When I first started this job, I had to study screenwriting again because I hadn’t written for visual media since college. I started with YouTube videos, and I stumbled across Eric Edson’s Film Courage lectures. For most of my writing life, I identified as a discovery writer and hated the thought of outlining anything. But I was awestruck watching Edson’s lecture because the outlining structures he explained completely aligned with my own storytelling instincts. In that moment, I realized that there was a pattern to what I was already doing in my work, so I might as well capitalize on that pattern with an outline to save time. I immediately watched every one of his videos on the channel and read his book, The Story Solution. In the book, he describes a structure called the Hero Goal Sequence Paradigm, and I use this structure for everything I write at work. This structure also improved my novel writing. The day I finished Edson’s book, I went home and threw out the 200-page draft I was working on and started over from scratch using the Hero Goal Sequence Paradigm as an outline. I finished this newly plotted draft of my novel in October, and now I finally feel like my book is on track.

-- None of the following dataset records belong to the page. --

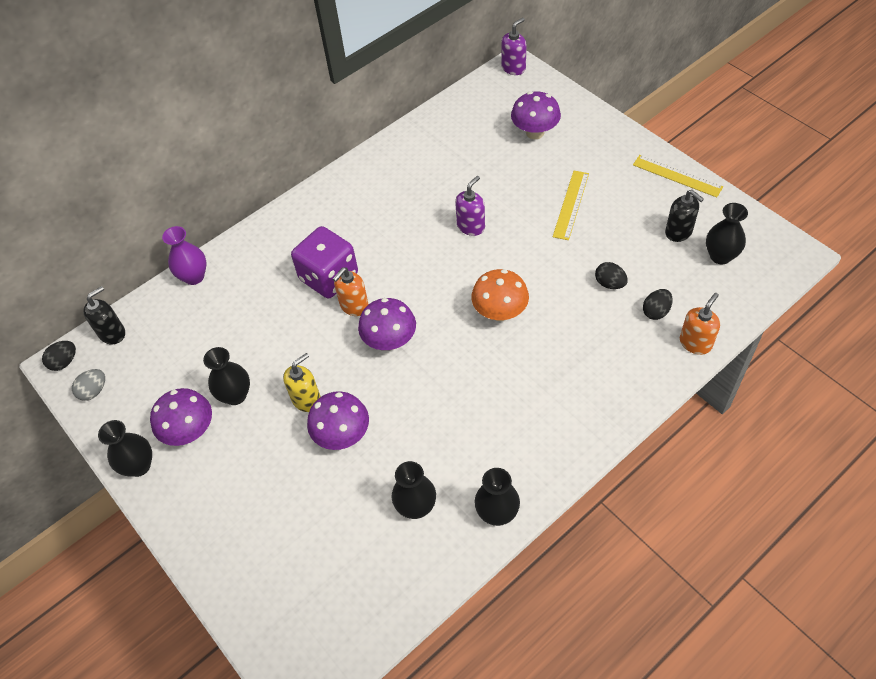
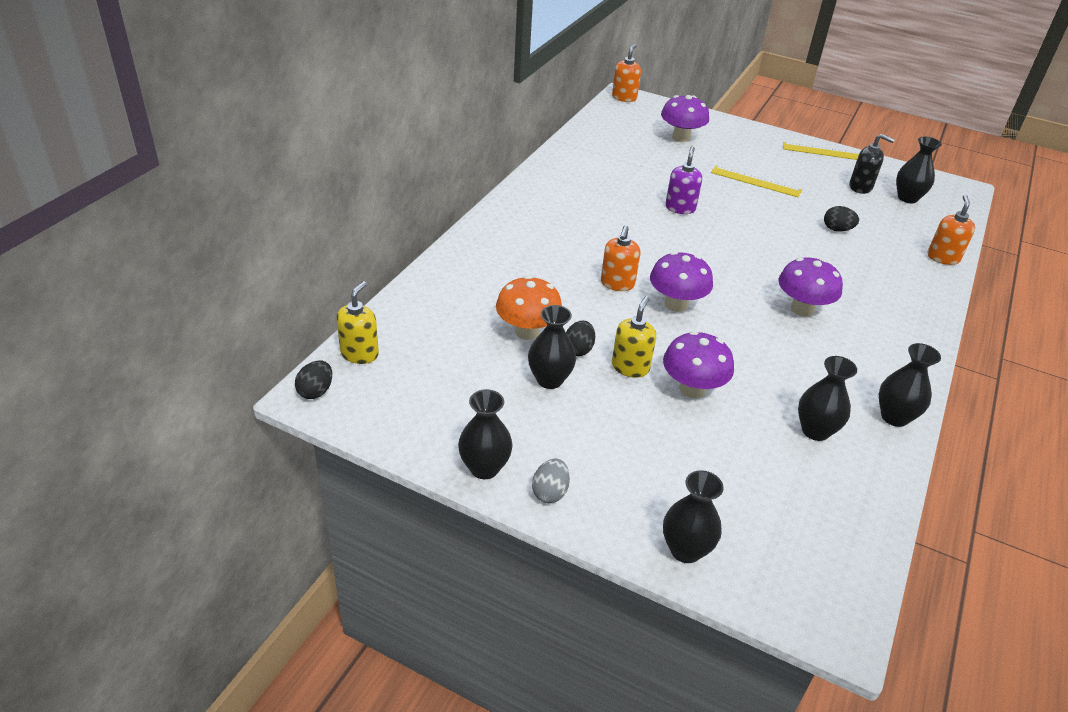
camera: 30 degrees left, 15 degrees down
grey egg [72,369,105,401] -> grey egg moved to [532,459,570,503]
black soap dispenser [83,286,125,345] -> yellow soap dispenser [336,281,379,364]
purple mushroom [150,388,212,446] -> purple mushroom moved to [779,257,843,317]
purple vase [162,226,207,285] -> none
purple dice [291,226,358,298] -> none
orange mushroom [471,269,529,321] -> orange mushroom moved to [496,276,562,340]
purple soap dispenser [501,18,527,75] -> orange soap dispenser [612,44,641,102]
yellow ruler [553,171,589,240] -> yellow ruler turned 60 degrees counterclockwise [711,165,802,197]
black egg [643,289,673,320] -> black egg moved to [566,321,595,356]
none -> black vase [663,470,724,563]

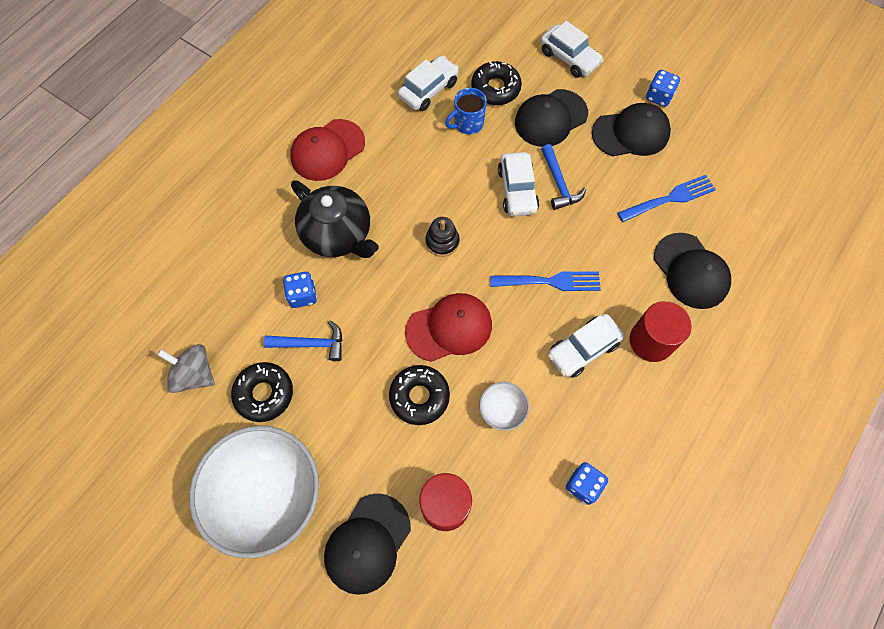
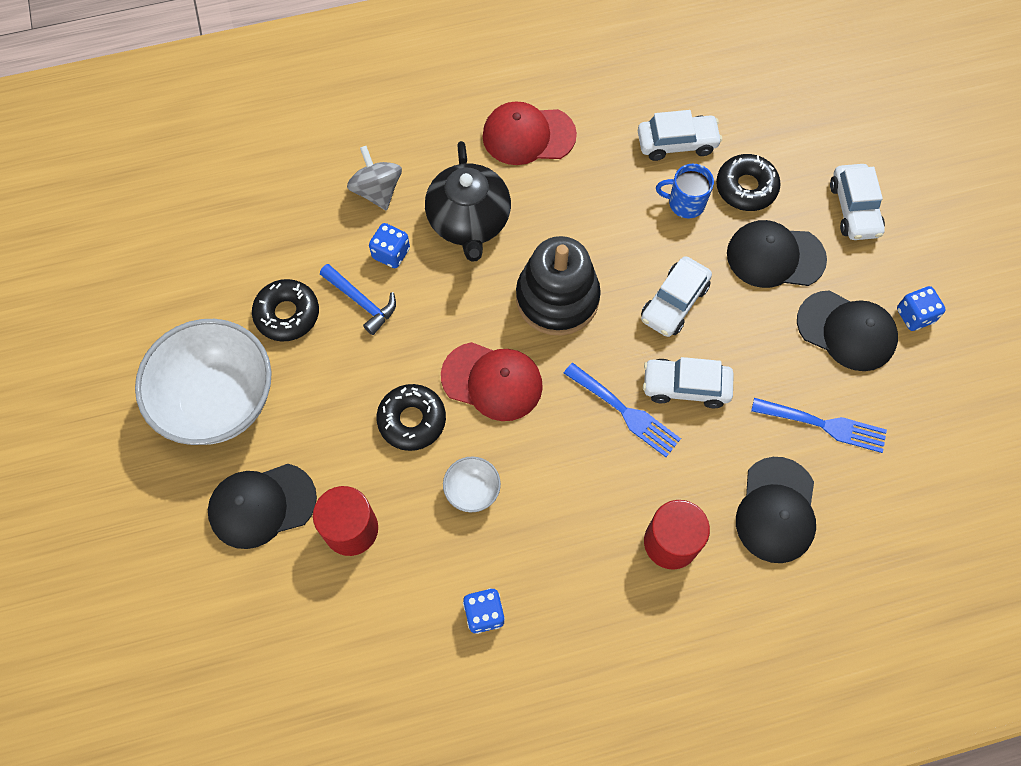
camera: 40 degrees right, 0 degrees up
grey spinning top [157,344,215,393] -> grey spinning top moved to [347,146,402,211]
black stacking toy [425,217,460,257] -> black stacking toy [516,236,601,336], size x2.07
blue hammer [541,144,586,210] -> none
white car [548,314,624,378] -> white car moved to [643,357,734,408]

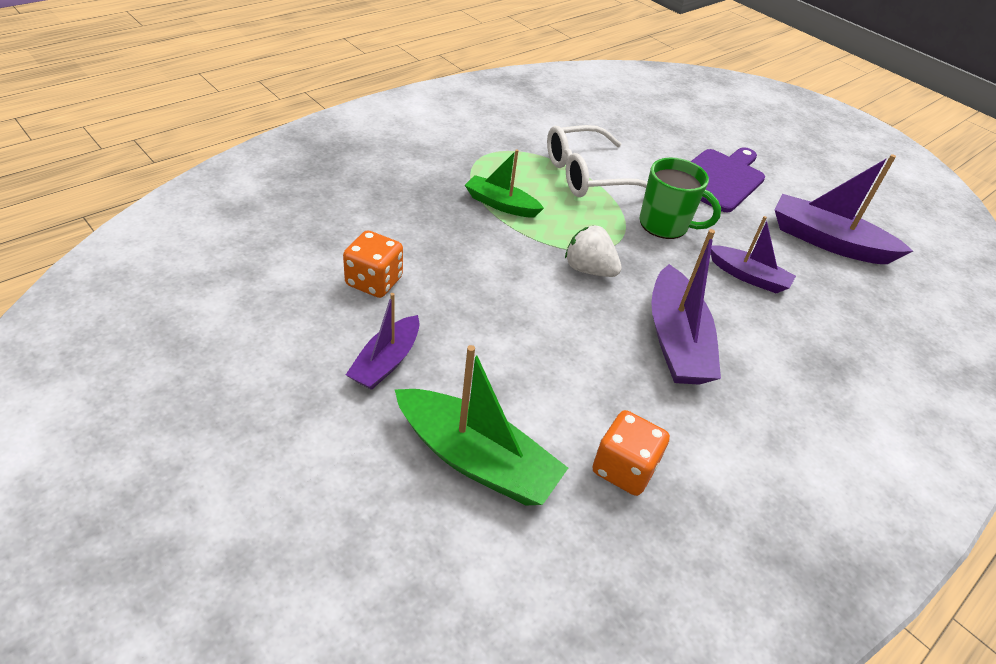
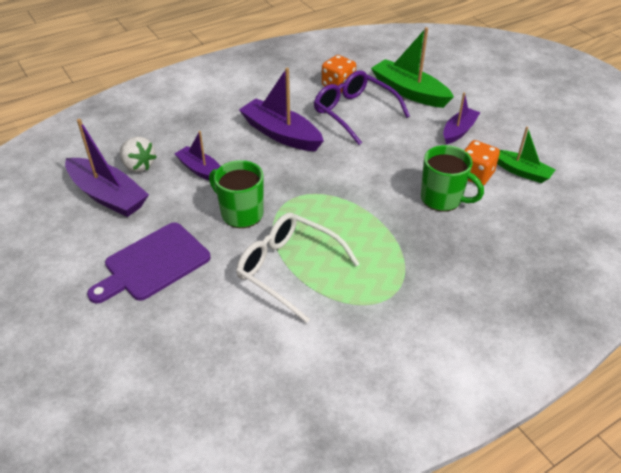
camera: 165 degrees left, 0 degrees up
green boat [465,149,544,218] -> green boat moved to [497,127,555,183]
white glasses [547,125,647,197] -> white glasses turned 135 degrees counterclockwise [236,212,359,323]
white strawberry [565,225,622,277] -> white strawberry moved to [120,137,157,172]
purple boat [651,229,721,385] -> purple boat turned 60 degrees counterclockwise [239,68,324,151]
none -> purple glasses [314,71,410,145]
none -> green mug [421,145,484,212]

What are you working on now?
I’m currently based in Seoul, and I first moved out here in 2018 on a Fulbright Creative Arts grant for my novel. My book is a literary novel about a Black folklore anthropologist in Seoul who must cure a 1,000-year-old man’s immortality before his step-daughter kills him and takes his eternal life for herself.
While working on my book, I also recently launched Craft with Kat, a weekly newsletter with practical lessons on writing. Once a month, I post craft lessons from the novel writing course I taught at the University of South Florida. During the other weeks of the month, I document my novel writing process and share advice that has helped me as a professional fiction writer and narrative designer.
You can follow Kat on Twitter.
Thank you for mentioning Edson and the Paradigm! I do a lot of short-burst action writing, and it’s always great to study the works of people who’ve dug in and codified the components.
I can sooooo relate to the dejected feeling from so many rejections. It’s why I went indie when I re-published my book. I didn’t write seriously for years because it hit so hard. Now, I’m just going for it! Good luck w the novel!! I’m a fan already!